**Exercise requirements**. Repeat every record exactly, but omit the images.

**Record excerpts**.
================================

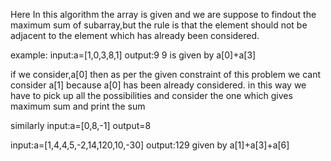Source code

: Here In this algorithm the array is given and we are suppose to findout the maximum sum of subarray,but the rule is that the element should not be adjacent to the element which has already been considered.

example:
input:a=[1,0,3,8,1]
output:9
9 is given by a[0]+a[3]

if we consider,a[0] then as per the given constraint of this problem we cant consider a[1] because  a[0] has been already considered.
in this way we have to pick up all the possibilities and consider the one which gives maximum sum and print the sum

similarly
input:a=[0,8,-1]
output=8

input:a=[1,4,4,5,-2,14,120,10,-30]
output:129
given by a[1]+a[3]+a[6]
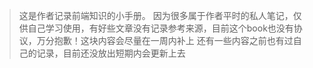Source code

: > 这是作者记录前端知识的小手册。
> 因为很多属于作者平时的私人笔记，仅供自己学习使用，有好些文章没有记录参考来源，目前这个book也没有协议，万分抱歉！这块内容会尽量在一周内补上
> 还有一些内容之前也有过自己的记录，目前还没放出短期内会更新上去
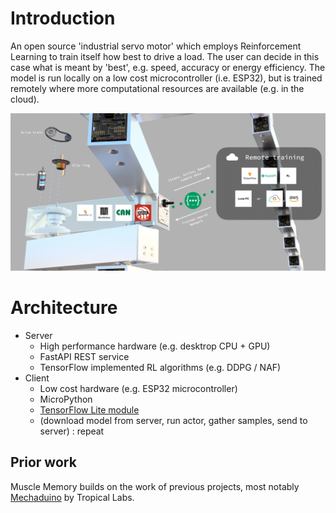 # Introduction

An open source 'industrial servo motor' which employs Reinforcement Learning to train itself how best to drive a load. The user can decide in this case what is meant by 'best', e.g. speed, accuracy or energy efficiency. The model is run locally on a low cost microcontroller (i.e. ESP32), but is trained remotely where more computational resources are available (e.g. in the cloud).

![image](.github/introduction.png)

# Architecture

* Server
  * High performance hardware (e.g. desktrop CPU + GPU)
  * FastAPI REST service
  * TensorFlow implemented RL algorithms (e.g. DDPG / NAF)
* Client
  * Low cost hardware (e.g. ESP32 microcontroller)
  * MicroPython
  * [TensorFlow Lite module](https://github.com/elliotwoods/micropython/tree/elliot-modules/modules/tensorflow)
  * (download model from server, run actor, gather samples, send to server) : repeat

## Prior work

Muscle Memory builds on the work of previous projects, most notably [Mechaduino](https://github.com/jcchurch13/Mechaduino-Firmware) by Tropical Labs.

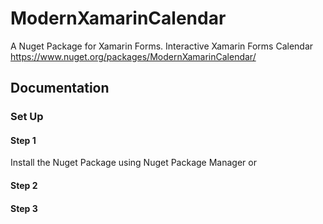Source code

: # ModernXamarinCalendar
A Nuget Package for Xamarin Forms. Interactive Xamarin Forms Calendar
<a href="https://www.nuget.org/packages/ModernXamarinCalendar/">https://www.nuget.org/packages/ModernXamarinCalendar/</a>

## Documentation

### Set Up

#### Step 1
  Install the Nuget Package using Nuget Package Manager or 

#### Step 2

#### Step 3
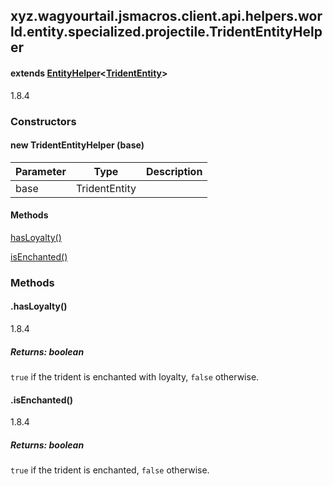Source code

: 

xyz.wagyourtail.jsmacros.client.api.helpers.world.entity.specialized.projectile.TridentEntityHelper
---------------------------------------------------------------------------------------------------

#### extends [EntityHelper](1.9.2/xyz/wagyourtail/jsmacros/client/api/helpers/world/entity/EntityHelper.html)<[TridentEntity](https://wagyourtail.xyz/Projects/MinecraftMappingViewer/App?mapping=INTERMEDIARY,YARN&version=1.20.5&search=net/minecraft/entity/projectile/TridentEntity)>

1.8.4

### Constructors

#### new TridentEntityHelper (base)

| Parameter | Type | Description |
|---|---|---|
| base | TridentEntity |  |



#### Methods

[hasLoyalty()](#hasLoyalty-)


[isEnchanted()](#isEnchanted-)



### Methods

#### .hasLoyalty()

1.8.4


##### Returns: boolean

`true` if the trident is enchanted with loyalty, `false` otherwise.



#### .isEnchanted()

1.8.4


##### Returns: boolean

`true` if the trident is enchanted, `false` otherwise.




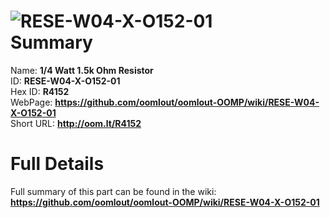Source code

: 
![RESE-W04-X-O152-01](https://github.com/oomlout/oomlout-OOMP/blob/master/parts/RESE-W04-X-O152-01/RESE-W04-X-O152-01_420.jpg)   
Summary
=================
  
Name: __1/4 Watt 1.5k Ohm Resistor__    
ID: __RESE-W04-X-O152-01__   
Hex ID: __R4152__   
WebPage: __https://github.com/oomlout/oomlout-OOMP/wiki/RESE-W04-X-O152-01__   
Short URL: __http://oom.lt/R4152__   

Full Details
==========================
Full summary of this part can be found in the wiki:   
__https://github.com/oomlout/oomlout-OOMP/wiki/RESE-W04-X-O152-01__    

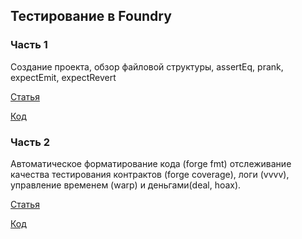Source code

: ## Тестирование в Foundry 

### Часть 1

Создание проекта, обзор файловой структуры, assertEq, prank, expectEmit, expectRevert

[Статья](https://habr.com/ru/articles/764576/)

[Код](https://github.com/sudovag3/foundry-course/tree/part-1)


### Часть 2

Aвтоматическое форматирование кода (forge fmt) отслеживание качества тестирования контрактов (forge coverage), логи (vvvv), управление временем (warp) и деньгами(deal, hoax).

[Статья](https://habr.com/ru/articles/764668/)

[Код](https://github.com/sudovag3/foundry-course/tree/part-2)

================================

**Solution to the problem**.
Source code

: Here In this algorithm the array is given and we are suppose to findout the maximum sum of subarray,but the rule is that the element should not be adjacent to the element which has already been considered.

example:
input:a=[1,0,3,8,1]
output:9
9 is given by a[0]+a[3]

if we consider,a[0] then as per the given constraint of this problem we cant consider a[1] because  a[0] has been already considered.
in this way we have to pick up all the possibilities and consider the one which gives maximum sum and print the sum

similarly
input:a=[0,8,-1]
output=8

input:a=[1,4,4,5,-2,14,120,10,-30]
output:129
given by a[1]+a[3]+a[6]
Source code

: > 这是作者记录前端知识的小手册。
> 因为很多属于作者平时的私人笔记，仅供自己学习使用，有好些文章没有记录参考来源，目前这个book也没有协议，万分抱歉！这块内容会尽量在一周内补上
> 还有一些内容之前也有过自己的记录，目前还没放出短期内会更新上去
 # Introduction

An open source 'industrial servo motor' which employs Reinforcement Learning to train itself how best to drive a load. The user can decide in this case what is meant by 'best', e.g. speed, accuracy or energy efficiency. The model is run locally on a low cost microcontroller (i.e. ESP32), but is trained remotely where more computational resources are available (e.g. in the cloud).

![image](.github/introduction.png)

# Architecture

* Server
  * High performance hardware (e.g. desktrop CPU + GPU)
  * FastAPI REST service
  * TensorFlow implemented RL algorithms (e.g. DDPG / NAF)
* Client
  * Low cost hardware (e.g. ESP32 microcontroller)
  * MicroPython
  * [TensorFlow Lite module](https://github.com/elliotwoods/micropython/tree/elliot-modules/modules/tensorflow)
  * (download model from server, run actor, gather samples, send to server) : repeat

## Prior work

Muscle Memory builds on the work of previous projects, most notably [Mechaduino](https://github.com/jcchurch13/Mechaduino-Firmware) by Tropical Labs.

Source code

: # ModernXamarinCalendar
A Nuget Package for Xamarin Forms. Interactive Xamarin Forms Calendar
<a href="https://www.nuget.org/packages/ModernXamarinCalendar/">https://www.nuget.org/packages/ModernXamarinCalendar/</a>

## Documentation

### Set Up

#### Step 1
  Install the Nuget Package using Nuget Package Manager or 

#### Step 2

#### Step 3
Source code

: 

xyz.wagyourtail.jsmacros.client.api.helpers.world.entity.specialized.projectile.TridentEntityHelper
---------------------------------------------------------------------------------------------------

#### extends [EntityHelper](1.9.2/xyz/wagyourtail/jsmacros/client/api/helpers/world/entity/EntityHelper.html)<[TridentEntity](https://wagyourtail.xyz/Projects/MinecraftMappingViewer/App?mapping=INTERMEDIARY,YARN&version=1.20.5&search=net/minecraft/entity/projectile/TridentEntity)>

1.8.4

### Constructors

#### new TridentEntityHelper (base)

| Parameter | Type | Description |
|---|---|---|
| base | TridentEntity |  |



#### Methods

[hasLoyalty()](#hasLoyalty-)


[isEnchanted()](#isEnchanted-)



### Methods

#### .hasLoyalty()

1.8.4


##### Returns: boolean

`true` if the trident is enchanted with loyalty, `false` otherwise.



#### .isEnchanted()

1.8.4


##### Returns: boolean

`true` if the trident is enchanted, `false` otherwise.




Source code

: 
![RESE-W04-X-O152-01](https://github.com/oomlout/oomlout-OOMP/blob/master/parts/RESE-W04-X-O152-01/RESE-W04-X-O152-01_420.jpg)   
Summary
=================
  
Name: __1/4 Watt 1.5k Ohm Resistor__    
ID: __RESE-W04-X-O152-01__   
Hex ID: __R4152__   
WebPage: __https://github.com/oomlout/oomlout-OOMP/wiki/RESE-W04-X-O152-01__   
Short URL: __http://oom.lt/R4152__   

Full Details
==========================
Full summary of this part can be found in the wiki:   
__https://github.com/oomlout/oomlout-OOMP/wiki/RESE-W04-X-O152-01__    

Source code

: ## Тестирование в Foundry 

### Часть 1

Создание проекта, обзор файловой структуры, assertEq, prank, expectEmit, expectRevert

[Статья](https://habr.com/ru/articles/764576/)

[Код](https://github.com/sudovag3/foundry-course/tree/part-1)


### Часть 2

Aвтоматическое форматирование кода (forge fmt) отслеживание качества тестирования контрактов (forge coverage), логи (vvvv), управление временем (warp) и деньгами(deal, hoax).

[Статья](https://habr.com/ru/articles/764668/)

[Код](https://github.com/sudovag3/foundry-course/tree/part-2)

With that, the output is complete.